Job 1: Retype the Internet of Things article in full, with no changes.

Opening up the Internet of Things, Robots and Drones

As I've noted before, open source is perfect for the currently-fashionable Internet of Things, where you need an extremely lightweight, low-cost, customisable but secure and rock-solid operating system that can be easily ported to thousands of devices. Only free software fits that bill. I've written a couple of times about AllSeen's bid to become the de facto operating system for the Internet of Things. But of course, it would be too simple - and not necessarily advisable - if there were only one solution, even an open source one. And so it's probably a good sign that other projects are starting to pop up to address this important sector. (See also: What is the Internet of Things?)

Here, for example, is IoTivity, which launched its preview release last week:

IoTivity, an open source software framework providing connectivity for the Internet of Things (IoT), today announced its Preview Release. The IoTivity open source project will be hosted by The Linux Foundation, the nonprofit organization dedicated to accelerating the growth of Linux and collaborative development, as a Collaborative Project.

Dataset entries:
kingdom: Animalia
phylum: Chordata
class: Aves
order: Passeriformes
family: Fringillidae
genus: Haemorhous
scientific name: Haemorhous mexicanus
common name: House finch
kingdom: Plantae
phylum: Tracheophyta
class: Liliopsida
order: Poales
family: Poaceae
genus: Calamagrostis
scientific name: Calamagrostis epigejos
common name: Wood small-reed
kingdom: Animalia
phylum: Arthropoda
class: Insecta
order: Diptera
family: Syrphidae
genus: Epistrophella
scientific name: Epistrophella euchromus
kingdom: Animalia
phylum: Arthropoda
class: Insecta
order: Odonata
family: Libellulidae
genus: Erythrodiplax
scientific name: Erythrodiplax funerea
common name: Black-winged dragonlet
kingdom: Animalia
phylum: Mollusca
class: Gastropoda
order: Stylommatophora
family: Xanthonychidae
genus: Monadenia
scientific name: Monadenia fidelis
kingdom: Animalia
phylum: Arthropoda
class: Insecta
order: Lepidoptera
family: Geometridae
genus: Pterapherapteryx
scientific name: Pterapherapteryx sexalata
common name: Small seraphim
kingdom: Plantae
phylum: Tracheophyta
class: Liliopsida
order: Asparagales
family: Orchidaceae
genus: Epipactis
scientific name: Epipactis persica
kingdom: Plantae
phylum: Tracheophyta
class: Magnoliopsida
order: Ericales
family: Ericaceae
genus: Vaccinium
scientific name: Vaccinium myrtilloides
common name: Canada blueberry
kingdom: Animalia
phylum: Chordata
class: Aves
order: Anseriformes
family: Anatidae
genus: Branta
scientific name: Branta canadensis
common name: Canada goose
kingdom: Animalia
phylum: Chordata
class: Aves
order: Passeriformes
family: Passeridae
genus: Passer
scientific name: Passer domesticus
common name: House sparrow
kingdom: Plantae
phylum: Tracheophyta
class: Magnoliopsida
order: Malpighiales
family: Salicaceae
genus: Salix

Job 2: Change "scientific name" to "binomial name" in the entries from the line with "common name: Wood small-reed" to the line with "common name: Black-winged dragonlet", and write out only those lines, leaving everything else in them as it is.

Worked answer 1:
Opening up the Internet of Things, Robots and Drones

As I've noted before, open source is perfect for the currently-fashionable Internet of Things, where you need an extremely lightweight, low-cost, customisable but secure and rock-solid operating system that can be easily ported to thousands of devices. Only free software fits that bill. I've written a couple of times about AllSeen's bid to become the de facto operating system for the Internet of Things. But of course, it would be too simple - and not necessarily advisable - if there were only one solution, even an open source one. And so it's probably a good sign that other projects are starting to pop up to address this important sector. (See also: What is the Internet of Things?)

Here, for example, is IoTivity, which launched its preview release last week:

IoTivity, an open source software framework providing connectivity for the Internet of Things (IoT), today announced its Preview Release. The IoTivity open source project will be hosted by The Linux Foundation, the nonprofit organization dedicated to accelerating the growth of Linux and collaborative development, as a Collaborative Project.

Worked answer 2:
common name: Wood small-reed
kingdom: Animalia
phylum: Arthropoda
class: Insecta
order: Diptera
family: Syrphidae
genus: Epistrophella
binomial name: Epistrophella euchromus
kingdom: Animalia
phylum: Arthropoda
class: Insecta
order: Odonata
family: Libellulidae
genus: Erythrodiplax
binomial name: Erythrodiplax funerea
common name: Black-winged dragonlet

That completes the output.